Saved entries

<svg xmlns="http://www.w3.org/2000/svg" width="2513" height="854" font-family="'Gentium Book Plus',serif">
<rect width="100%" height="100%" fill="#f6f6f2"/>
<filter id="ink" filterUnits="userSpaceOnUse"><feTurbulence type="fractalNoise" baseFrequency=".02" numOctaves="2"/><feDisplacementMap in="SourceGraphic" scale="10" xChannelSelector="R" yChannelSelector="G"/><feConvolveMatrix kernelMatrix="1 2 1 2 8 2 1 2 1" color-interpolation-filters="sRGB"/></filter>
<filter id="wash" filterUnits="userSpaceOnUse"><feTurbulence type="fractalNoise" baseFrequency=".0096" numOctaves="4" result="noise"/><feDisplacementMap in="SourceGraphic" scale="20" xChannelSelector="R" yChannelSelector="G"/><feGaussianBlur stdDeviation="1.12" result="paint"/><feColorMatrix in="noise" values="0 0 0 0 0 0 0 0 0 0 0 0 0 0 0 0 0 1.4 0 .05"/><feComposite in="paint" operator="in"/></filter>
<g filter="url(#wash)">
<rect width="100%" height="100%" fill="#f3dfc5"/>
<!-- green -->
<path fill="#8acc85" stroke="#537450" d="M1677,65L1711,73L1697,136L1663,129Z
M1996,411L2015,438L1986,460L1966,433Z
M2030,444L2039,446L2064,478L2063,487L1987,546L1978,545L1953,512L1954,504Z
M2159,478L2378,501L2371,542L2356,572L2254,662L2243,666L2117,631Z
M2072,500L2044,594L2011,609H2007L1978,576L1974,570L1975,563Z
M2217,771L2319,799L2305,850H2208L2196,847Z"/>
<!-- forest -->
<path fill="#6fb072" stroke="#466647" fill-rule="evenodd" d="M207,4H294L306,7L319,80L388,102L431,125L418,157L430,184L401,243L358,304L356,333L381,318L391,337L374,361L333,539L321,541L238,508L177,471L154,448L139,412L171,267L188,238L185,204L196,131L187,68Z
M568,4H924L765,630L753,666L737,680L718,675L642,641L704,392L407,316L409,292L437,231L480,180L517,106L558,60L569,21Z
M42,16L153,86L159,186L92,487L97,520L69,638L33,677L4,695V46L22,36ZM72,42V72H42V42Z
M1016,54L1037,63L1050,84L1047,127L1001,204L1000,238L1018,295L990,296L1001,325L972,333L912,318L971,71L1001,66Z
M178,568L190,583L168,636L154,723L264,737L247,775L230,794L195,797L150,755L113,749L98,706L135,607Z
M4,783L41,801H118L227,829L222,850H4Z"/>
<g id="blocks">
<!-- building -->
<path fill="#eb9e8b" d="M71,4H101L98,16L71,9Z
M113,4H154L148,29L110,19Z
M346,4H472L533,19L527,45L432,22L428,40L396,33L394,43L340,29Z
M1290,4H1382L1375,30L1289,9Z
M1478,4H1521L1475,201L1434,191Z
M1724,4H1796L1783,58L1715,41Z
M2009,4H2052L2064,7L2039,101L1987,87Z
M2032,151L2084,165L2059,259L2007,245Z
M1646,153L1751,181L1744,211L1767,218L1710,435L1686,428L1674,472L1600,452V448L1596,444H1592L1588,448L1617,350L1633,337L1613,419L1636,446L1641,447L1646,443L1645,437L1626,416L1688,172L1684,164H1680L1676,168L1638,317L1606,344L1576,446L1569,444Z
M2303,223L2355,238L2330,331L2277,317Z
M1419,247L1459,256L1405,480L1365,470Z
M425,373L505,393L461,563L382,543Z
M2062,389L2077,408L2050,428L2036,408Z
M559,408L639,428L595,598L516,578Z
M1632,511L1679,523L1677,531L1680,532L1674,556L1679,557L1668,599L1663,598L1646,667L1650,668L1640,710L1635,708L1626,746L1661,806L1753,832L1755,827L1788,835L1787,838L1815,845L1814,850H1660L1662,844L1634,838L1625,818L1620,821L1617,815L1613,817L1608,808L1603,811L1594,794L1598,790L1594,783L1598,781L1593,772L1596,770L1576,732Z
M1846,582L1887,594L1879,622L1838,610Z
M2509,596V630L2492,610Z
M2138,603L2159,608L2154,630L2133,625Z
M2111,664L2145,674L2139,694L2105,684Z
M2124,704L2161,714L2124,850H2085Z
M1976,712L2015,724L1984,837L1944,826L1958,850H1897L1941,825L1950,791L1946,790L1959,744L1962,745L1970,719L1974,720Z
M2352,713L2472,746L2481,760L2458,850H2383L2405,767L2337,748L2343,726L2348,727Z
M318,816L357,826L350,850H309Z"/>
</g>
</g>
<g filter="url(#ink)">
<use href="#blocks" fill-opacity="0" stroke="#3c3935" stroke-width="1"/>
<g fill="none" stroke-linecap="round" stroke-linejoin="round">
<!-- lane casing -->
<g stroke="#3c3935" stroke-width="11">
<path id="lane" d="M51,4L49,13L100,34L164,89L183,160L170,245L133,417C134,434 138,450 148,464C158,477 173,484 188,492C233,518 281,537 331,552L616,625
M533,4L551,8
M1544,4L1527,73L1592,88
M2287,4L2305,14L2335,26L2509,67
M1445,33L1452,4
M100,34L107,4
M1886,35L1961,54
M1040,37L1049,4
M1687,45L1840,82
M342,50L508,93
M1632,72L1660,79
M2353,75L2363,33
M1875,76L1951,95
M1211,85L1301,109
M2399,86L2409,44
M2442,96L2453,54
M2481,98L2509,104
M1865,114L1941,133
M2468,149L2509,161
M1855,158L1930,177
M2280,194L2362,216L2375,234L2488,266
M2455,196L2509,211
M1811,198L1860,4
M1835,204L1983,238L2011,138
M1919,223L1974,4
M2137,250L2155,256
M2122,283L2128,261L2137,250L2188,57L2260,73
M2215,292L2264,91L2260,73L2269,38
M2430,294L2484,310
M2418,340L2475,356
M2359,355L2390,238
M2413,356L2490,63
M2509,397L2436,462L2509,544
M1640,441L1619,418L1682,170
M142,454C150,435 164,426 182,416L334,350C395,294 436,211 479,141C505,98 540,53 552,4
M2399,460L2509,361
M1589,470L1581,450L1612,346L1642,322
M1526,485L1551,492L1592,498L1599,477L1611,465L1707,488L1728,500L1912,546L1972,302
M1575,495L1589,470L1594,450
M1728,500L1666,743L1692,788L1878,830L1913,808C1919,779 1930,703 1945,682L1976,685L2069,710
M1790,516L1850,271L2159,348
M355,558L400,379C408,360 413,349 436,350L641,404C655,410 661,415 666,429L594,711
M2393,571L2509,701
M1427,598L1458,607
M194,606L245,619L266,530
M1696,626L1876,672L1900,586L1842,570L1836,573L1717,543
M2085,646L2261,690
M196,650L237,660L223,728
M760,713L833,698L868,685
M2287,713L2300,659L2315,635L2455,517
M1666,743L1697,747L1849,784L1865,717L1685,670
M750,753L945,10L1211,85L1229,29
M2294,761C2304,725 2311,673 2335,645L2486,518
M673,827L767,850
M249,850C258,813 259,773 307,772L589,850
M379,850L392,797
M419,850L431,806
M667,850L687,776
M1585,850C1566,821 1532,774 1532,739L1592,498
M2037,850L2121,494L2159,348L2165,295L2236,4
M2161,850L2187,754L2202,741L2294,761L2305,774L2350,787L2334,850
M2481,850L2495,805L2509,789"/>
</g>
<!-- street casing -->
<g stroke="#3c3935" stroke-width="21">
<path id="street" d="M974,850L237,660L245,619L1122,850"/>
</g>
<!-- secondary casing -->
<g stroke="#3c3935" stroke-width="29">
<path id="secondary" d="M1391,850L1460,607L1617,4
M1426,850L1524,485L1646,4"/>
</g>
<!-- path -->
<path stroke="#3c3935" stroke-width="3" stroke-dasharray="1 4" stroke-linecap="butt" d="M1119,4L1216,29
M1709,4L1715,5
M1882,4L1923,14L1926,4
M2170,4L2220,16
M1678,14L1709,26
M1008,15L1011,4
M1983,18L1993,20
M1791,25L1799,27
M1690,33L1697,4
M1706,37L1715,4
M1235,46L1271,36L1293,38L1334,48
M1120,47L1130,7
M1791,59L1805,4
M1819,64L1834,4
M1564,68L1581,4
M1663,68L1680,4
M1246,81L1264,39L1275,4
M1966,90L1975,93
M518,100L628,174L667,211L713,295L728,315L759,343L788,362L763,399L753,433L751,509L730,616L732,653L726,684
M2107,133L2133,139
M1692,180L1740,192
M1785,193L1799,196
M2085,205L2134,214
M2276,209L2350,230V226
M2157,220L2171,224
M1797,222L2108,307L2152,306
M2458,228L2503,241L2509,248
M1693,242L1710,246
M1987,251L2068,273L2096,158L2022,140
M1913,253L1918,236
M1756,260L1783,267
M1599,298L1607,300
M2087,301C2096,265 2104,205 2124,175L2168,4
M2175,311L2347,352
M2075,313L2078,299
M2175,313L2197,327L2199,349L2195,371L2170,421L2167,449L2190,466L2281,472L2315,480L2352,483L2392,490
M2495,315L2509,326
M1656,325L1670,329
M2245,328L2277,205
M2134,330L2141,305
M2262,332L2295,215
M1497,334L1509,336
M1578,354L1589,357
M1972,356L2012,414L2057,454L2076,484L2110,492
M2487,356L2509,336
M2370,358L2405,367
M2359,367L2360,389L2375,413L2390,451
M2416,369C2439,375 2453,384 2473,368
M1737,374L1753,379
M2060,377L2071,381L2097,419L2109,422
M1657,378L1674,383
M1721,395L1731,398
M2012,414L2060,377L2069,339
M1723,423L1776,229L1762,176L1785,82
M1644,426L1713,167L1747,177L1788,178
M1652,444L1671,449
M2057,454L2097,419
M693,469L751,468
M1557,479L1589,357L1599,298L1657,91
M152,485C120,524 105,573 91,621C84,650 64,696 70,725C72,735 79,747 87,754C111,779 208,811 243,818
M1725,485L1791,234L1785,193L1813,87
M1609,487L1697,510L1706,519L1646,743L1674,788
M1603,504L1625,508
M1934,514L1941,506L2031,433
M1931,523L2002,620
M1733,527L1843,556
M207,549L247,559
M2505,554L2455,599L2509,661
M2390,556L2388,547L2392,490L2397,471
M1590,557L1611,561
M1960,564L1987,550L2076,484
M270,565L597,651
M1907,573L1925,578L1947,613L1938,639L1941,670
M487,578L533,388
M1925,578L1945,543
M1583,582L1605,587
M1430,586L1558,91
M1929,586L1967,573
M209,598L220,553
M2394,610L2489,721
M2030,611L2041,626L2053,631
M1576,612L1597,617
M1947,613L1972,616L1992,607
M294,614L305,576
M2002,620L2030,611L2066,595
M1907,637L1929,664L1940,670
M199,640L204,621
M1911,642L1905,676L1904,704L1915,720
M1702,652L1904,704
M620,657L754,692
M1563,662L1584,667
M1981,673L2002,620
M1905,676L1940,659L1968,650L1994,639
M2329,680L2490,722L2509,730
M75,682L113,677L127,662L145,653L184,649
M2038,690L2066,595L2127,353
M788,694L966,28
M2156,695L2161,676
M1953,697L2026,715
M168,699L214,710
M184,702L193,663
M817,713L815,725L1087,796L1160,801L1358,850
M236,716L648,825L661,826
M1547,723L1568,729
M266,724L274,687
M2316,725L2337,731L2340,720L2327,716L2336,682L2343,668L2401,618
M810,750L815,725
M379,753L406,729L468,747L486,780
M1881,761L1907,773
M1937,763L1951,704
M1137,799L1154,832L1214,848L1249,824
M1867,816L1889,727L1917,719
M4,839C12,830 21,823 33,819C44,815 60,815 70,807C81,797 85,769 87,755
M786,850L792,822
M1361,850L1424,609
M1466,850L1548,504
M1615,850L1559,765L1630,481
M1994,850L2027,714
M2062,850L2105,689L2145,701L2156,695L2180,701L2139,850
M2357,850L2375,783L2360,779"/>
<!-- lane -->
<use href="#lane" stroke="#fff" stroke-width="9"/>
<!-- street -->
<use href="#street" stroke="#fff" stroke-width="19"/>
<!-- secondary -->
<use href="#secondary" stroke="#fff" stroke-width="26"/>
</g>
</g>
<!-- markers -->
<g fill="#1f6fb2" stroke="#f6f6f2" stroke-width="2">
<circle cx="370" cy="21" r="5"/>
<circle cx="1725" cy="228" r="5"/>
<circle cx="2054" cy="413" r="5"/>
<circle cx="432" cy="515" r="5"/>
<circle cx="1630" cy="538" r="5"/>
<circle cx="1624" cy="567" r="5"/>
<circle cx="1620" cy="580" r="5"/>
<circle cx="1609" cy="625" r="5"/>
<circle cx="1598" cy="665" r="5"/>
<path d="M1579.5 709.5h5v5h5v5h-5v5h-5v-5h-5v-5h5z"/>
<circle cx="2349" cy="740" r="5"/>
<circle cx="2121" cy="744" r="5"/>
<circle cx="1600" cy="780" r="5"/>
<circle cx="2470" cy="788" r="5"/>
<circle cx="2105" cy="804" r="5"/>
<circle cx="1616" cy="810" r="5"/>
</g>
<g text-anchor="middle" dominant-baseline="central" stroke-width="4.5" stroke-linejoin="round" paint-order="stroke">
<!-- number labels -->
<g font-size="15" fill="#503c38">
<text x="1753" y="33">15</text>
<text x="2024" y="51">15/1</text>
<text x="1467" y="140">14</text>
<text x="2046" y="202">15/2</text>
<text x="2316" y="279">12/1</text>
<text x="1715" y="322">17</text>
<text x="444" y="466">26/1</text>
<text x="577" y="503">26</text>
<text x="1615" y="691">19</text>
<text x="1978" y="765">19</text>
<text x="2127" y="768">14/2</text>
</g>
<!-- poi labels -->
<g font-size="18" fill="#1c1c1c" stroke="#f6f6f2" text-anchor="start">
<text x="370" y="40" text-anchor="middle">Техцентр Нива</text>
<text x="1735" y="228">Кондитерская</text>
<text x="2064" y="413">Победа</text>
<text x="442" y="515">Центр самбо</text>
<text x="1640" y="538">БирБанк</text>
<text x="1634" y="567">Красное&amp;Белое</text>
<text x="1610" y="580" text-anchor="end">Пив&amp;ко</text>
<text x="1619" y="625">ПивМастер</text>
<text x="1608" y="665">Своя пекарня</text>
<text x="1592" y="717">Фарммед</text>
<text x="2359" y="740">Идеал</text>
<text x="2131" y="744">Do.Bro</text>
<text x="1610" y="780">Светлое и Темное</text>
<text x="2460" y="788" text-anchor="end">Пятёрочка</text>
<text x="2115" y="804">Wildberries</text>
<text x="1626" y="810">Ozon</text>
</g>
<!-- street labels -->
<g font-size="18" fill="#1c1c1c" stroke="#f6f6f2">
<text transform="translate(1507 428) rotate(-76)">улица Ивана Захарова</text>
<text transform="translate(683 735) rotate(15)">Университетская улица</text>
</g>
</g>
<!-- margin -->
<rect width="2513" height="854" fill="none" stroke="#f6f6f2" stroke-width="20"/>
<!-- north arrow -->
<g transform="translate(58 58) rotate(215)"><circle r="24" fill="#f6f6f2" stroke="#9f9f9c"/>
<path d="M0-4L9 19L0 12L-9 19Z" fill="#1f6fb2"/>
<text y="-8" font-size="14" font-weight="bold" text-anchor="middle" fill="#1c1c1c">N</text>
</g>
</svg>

* _How to complete this task_:
What are the lines above, starting at the one with "M2390,556L2388,547L2392,490L2397,471" and ending at the one with "M199,640L204,621"? Give them again exactly, and only them.

* _Response to the exercise_:
M2390,556L2388,547L2392,490L2397,471
M1590,557L1611,561
M1960,564L1987,550L2076,484
M270,565L597,651
M1907,573L1925,578L1947,613L1938,639L1941,670
M487,578L533,388
M1925,578L1945,543
M1583,582L1605,587
M1430,586L1558,91
M1929,586L1967,573
M209,598L220,553
M2394,610L2489,721
M2030,611L2041,626L2053,631
M1576,612L1597,617
M1947,613L1972,616L1992,607
M294,614L305,576
M2002,620L2030,611L2066,595
M1907,637L1929,664L1940,670
M199,640L204,621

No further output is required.